Letter

Nature 451, 211-215 (10 January 2008) | doi:10.1038/nature06471; Received 19 August 2007; Accepted 13 November 2007

There is a Brief Communication Arising (23 October 2014) associated with this document.

Defective tryptophan catabolism underlies inflammation in mouse chronic granulomatous disease

Luigina Romani1, Francesca Fallarino1, Antonella De Luca1, Claudia Montagnoli1, Carmen D'Angelo1, Teresa Zelante1, Carmine Vacca1, Francesco Bistoni1, Maria C. Fioretti1, Ursula Grohmann1, Brahm H. Segal2 & Paolo Puccetti1

  1. Department of Experimental Medicine, University of Perugia, 06126 Perugia, Italy
  2. Division of Infectious Diseases, Roswell Park Cancer Institute, Buffalo, New York 14263, USA

Correspondence to: Luigina Romani1Paolo Puccetti1 Correspondence and requests for materials should be addressed to L.R. (Email: lromani@unipg.it) or P.P. (Email: plopcc@tin.it).

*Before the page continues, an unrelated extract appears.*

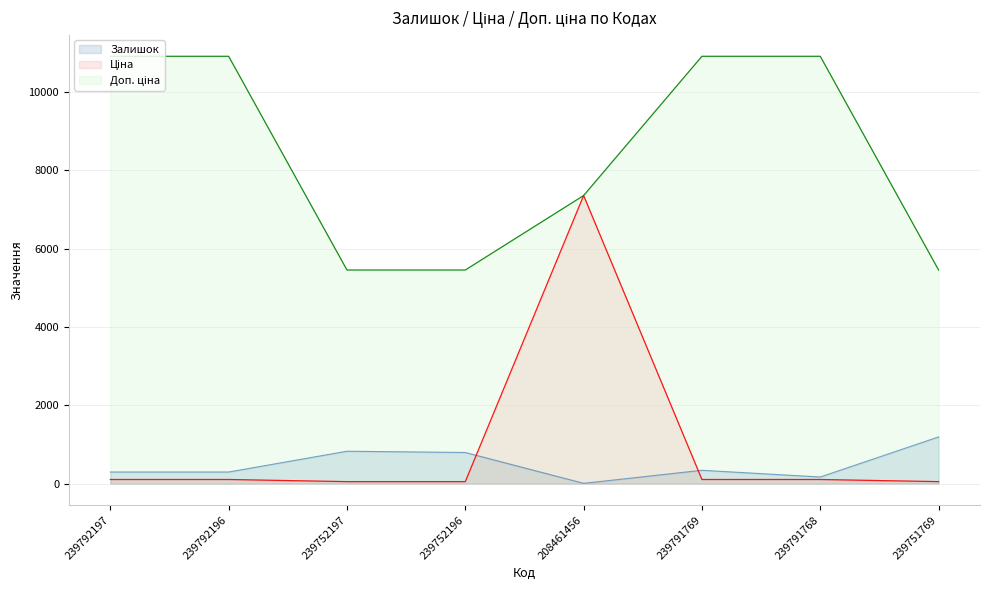

What is the value of the Залишок point at the 1st from the left?

300.0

Half a century ago, chronic granulomatous disease (CGD) was first described as a disease fatally affecting the ability of children to survive infections. Various milestone discoveries have since been made, from an insufficient ability of patients' leucocytes to kill microbes to the underlying genetic abnormalities1. In this inherited disorder, phagocytes lack NADPH oxidase activity and do not generate reactive oxygen species, most notably superoxide anion, causing recurrent bacterial and fungal infections. Patients with CGD also suffer from chronic inflammatory conditions, most prominently granuloma formation in hollow viscera. The precise mechanisms of the increased microbial pathogenicity have been unclear2, and more so the reasons for the exaggerated inflammatory response3, 4, 5, 6. Here we show that a superoxide-dependent step in tryptophan metabolism along the kynurenine pathway is blocked in CGD mice with lethal pulmonary aspergillosis, leading to unrestrained Vgamma1+ gammadelta T-cell reactivity, dominant production of interleukin (IL)-17, defective regulatory T-cell activity and acute inflammatory lung injury. Although beneficial effects are induced by IL-17 neutralization or gammadelta T-cell contraction, complete cure and reversal of the hyperinflammatory phenotype are achieved by replacement therapy with a natural kynurenine distal to the blockade in the pathway. Effective therapy, which includes co-administration of recombinant interferon-gamma (IFN-gamma), restores production of downstream immunoactive metabolites and enables the emergence of regulatory Vgamma4+ gammadelta and Foxp3+ alphabeta T cells. Therefore, paradoxically, the lack of reactive oxygen species contributes to the hyperinflammatory phenotype associated with NADPH oxidase deficiencies, through a dysfunctional kynurenine pathway of tryptophan catabolism. Yet, this condition can be reverted by reactivating the pathway downstream of the superoxide-dependent step.